Coelho Neto — As questões sociais são muito sérias. O atendimento das necessidades primárias do cidadão é fundamental. É muito prático: qual é o respeito que o ladrãozinho criado no morro, que não sentiu um mínimo de respeito por ele durante a vida inteira, qual o direito que temos de exigir que ele respeite os nossos códigos? Que respeito ele vai ter por mim ou pelo meu patrimônio, se a vida dele toda foi de desrespeito? O sentimento que ele tem em relação a nós é de absoluto desrespeito. Então, não dá para falar de redução da violência sem falar de comida, sem falar de escola, de uma praça, uma luz acesa, uma reunião, um lugar com um DJ, outro para se praticar esportes.

ConJur — Então, pode desarmar que não vai ter resultado.

Coelho Neto — Ele vai fazer a arma em casa, vai se armar de garrafa ou de faca e vai continuar a matar do mesmo jeito. Então, o combate a isso passa pela cultura do respeito, que não se faz da noite para o dia. A nossa realidade é trágica. Eu convivo com cadeeiro, que saiu da cadeia, que está querendo uma oportunidade aqui fora e não tem. Enquanto ele está cheio de amor pela liberdade, ele vai ficar. Mas na hora que ele vê que ele não tem futuro aqui fora, o que vai acontecer? Não tem uma política de reinserção social, paralela ao ordenamento jurídico e ao instrumental penal. Você não tem uma política de prevenção razoável que passe antes. Porque quem passar antes, leva. Eles estão no limite.

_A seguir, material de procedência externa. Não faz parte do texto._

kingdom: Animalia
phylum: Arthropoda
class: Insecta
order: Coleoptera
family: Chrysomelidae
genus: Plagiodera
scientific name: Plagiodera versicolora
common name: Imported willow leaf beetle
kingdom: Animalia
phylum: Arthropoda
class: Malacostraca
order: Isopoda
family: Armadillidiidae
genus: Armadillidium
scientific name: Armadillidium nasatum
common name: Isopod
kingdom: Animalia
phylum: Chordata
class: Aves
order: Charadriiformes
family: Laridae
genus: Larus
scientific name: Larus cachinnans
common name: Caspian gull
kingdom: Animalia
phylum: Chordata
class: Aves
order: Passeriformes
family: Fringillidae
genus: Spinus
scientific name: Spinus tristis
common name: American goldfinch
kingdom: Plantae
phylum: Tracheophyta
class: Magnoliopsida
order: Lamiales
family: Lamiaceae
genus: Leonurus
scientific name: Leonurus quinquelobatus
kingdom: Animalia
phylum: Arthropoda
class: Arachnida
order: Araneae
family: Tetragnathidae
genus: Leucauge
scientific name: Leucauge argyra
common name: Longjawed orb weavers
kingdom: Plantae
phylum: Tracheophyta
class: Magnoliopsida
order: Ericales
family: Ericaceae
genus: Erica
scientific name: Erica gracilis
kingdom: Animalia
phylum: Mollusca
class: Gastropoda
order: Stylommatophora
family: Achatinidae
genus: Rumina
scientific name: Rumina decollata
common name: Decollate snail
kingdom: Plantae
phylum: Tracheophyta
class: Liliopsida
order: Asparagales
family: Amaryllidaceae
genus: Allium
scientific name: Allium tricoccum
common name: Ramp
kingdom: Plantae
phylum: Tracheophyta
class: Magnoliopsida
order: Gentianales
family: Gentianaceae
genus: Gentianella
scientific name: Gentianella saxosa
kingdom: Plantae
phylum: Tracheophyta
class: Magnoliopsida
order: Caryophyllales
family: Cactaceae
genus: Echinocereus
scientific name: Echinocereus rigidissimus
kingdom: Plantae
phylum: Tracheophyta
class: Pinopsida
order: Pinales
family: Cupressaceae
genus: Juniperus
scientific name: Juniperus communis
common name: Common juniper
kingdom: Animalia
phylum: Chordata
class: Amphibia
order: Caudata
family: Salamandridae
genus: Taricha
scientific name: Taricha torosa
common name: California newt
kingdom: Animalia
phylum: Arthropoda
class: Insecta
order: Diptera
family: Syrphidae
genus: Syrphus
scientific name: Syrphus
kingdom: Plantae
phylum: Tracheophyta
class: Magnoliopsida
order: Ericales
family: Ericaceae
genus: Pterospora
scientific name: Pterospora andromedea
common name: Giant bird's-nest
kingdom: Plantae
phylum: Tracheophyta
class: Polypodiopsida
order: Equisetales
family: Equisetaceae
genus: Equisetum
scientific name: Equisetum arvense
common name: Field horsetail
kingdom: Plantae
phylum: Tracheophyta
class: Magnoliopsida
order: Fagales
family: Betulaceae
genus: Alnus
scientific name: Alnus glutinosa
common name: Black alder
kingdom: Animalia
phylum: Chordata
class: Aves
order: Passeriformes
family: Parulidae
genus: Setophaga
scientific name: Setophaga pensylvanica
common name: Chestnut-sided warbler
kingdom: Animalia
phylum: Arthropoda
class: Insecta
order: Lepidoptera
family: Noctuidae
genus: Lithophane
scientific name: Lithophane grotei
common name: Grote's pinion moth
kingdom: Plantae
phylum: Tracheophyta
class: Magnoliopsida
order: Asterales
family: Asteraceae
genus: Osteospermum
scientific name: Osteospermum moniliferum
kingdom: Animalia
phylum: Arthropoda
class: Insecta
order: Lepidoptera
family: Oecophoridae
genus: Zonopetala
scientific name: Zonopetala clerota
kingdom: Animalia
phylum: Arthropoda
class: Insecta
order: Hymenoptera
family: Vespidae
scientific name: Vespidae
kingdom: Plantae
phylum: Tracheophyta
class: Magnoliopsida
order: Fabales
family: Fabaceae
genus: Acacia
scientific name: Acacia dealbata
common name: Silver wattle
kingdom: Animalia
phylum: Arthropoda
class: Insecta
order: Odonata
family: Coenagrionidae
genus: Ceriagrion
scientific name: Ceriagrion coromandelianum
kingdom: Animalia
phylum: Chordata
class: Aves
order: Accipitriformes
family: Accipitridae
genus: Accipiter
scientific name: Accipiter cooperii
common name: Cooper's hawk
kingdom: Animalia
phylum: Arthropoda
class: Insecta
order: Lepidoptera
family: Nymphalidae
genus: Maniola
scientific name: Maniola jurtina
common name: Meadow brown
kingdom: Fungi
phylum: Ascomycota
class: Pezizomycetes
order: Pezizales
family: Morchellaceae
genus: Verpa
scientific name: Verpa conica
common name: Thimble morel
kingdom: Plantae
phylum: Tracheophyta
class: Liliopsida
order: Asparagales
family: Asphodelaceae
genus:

ConJur — O que faz a Federação Nacional dos Delegados da Polícia Federal?

Coelho Neto — A Federação tem como preocupação uma Polícia unida, forte, independente, cidadã. Queremos o reconhecimento do delegado de Polícia Federal dentro da carreira jurídica. Não aceitamos ser tratados como operadores de direito de quinta categoria. Nosso pessoal é altamente qualificado. Do ponto de vista institucional, a gente defende a autonomia. Tem que melhorar o instrumental da polícia, porque quem está investigando tem a melhor visão do que está acontecendo. Brigamos pela possibilidade de oferecer um contraponto ao ponto de vista da Justiça.